▸ **TASK OBJECTIVE**: In the dynamic NMR text, change "higher-field magnet" to "higher-field instrument" and write out the passage between "What exactly is" and "ΔG‡ is field-independent.", inclusive.

Range, Limits, and Famous Cases

The accessible barrier window is set by what rates coalescence can reach in a practical temperature range. For Δν of ~1–500 Hz, coalescence probes ΔG‡ roughly 5–25 kcal/mol (20–100 kJ/mol) — fast enough not to freeze out below −100 °C, slow enough not to average out below the solvent's boiling limit.

  • Amides (DMF, DMA): the textbook case; the partial C=N double-bond character (~40%) from n→π* donation raises the rotation barrier to ~18–21 kcal/mol.
  • Cyclohexane: ring inversion, ΔG‡ ≈ 10.3 kcal/mol; the axial/equatorial protons coalesce near −60 °C in the ¹H spectrum.
  • Bullvalene: Doering–Schröder's fluxional molecule interconverting among more than 1.2 million degenerate structures via rapid Cope rearrangements (rate ≈ 4000 s⁻¹ at room temperature) — its 10 protons average to a single line.
  • Biphenyls / BINOL: atropisomer interconversion barriers of 20–25 kcal/mol define whether a chiral axis is configurationally stable.

Limits: unequal populations, overlapping multiplets, and strong coupling complicate the simple k_c = 2.22·Δν formula, and require full line-shape simulation. Still, coalescence remains the fastest way to read a conformational barrier straight off a spectrum.

Exchange regimes in dynamic NMR for a two-site system with separation Δν and rate constant k
RegimeRate vs. ΔνAppearance in spectrumWhat you extract
Slow exchangek ≪ πΔν/√2Two sharp separate peaks; slight broadening as T risesΔν, populations, individual site lifetimes
Approaching coalescencek < πΔν/√2Peaks broaden and lean toward each otherLine widths → k via Δν1/2
Coalescencek_c = πΔν/√2One flat-topped / just-merged broad signalk_c directly, then ΔG‡ at Tc
Fast exchangek ≫ πΔν/√2One sharp line at population-weighted average shiftAveraged δ, residual broadening → k

Frequently asked questions

What exactly is the coalescence temperature (Tc)?

Tc is the temperature at which two exchanging peaks just merge into a single flat-topped signal — the boundary between slow and fast exchange. It is not a fixed molecular constant: because Δν is measured in Hz and scales with spectrometer field, Tc for the same molecule is higher on a higher-field magnet. Only the derived free energy ΔG‡ is field-independent.

Why is the coalescence rate k = πΔν/√2 and not just πΔν?

▸ **LISTED ENTRIES**:

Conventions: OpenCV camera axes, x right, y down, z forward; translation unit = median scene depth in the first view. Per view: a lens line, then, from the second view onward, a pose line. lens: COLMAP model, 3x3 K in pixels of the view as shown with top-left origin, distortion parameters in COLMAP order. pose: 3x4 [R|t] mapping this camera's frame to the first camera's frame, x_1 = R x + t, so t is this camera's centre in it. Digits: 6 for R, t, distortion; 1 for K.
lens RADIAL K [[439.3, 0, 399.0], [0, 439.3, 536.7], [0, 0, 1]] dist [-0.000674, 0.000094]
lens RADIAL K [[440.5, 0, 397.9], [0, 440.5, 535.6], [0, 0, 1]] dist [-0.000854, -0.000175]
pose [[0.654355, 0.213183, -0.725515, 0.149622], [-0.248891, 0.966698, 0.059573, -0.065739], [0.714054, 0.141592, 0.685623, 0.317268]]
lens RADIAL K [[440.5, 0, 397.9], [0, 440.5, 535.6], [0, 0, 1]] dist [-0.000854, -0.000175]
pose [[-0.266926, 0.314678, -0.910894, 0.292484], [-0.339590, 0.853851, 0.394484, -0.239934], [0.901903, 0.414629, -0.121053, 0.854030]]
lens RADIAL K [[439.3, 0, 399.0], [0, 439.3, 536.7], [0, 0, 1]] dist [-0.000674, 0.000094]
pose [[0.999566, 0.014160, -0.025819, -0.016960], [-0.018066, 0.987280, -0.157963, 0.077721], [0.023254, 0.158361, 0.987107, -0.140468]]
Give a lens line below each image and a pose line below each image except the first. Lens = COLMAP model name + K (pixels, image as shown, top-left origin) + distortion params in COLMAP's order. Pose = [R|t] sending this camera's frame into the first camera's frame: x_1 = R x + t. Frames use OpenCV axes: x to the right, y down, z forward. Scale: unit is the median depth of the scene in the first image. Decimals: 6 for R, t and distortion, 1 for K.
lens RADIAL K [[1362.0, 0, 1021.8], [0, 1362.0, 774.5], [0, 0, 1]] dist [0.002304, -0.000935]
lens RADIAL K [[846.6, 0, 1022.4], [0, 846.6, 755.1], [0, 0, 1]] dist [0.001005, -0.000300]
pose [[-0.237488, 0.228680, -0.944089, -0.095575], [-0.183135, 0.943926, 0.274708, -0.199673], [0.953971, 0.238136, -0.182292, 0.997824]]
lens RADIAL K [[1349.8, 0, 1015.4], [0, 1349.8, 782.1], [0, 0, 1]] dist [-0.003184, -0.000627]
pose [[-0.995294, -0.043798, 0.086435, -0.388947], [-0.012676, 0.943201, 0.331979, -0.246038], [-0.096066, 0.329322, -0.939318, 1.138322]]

▸ **ANSWER**:
What exactly is the coalescence temperature (Tc)?

Tc is the temperature at which two exchanging peaks just merge into a single flat-topped signal — the boundary between slow and fast exchange. It is not a fixed molecular constant: because Δν is measured in Hz and scales with spectrometer field, Tc for the same molecule is higher on a higher-field instrument. Only the derived free energy ΔG‡ is field-independent.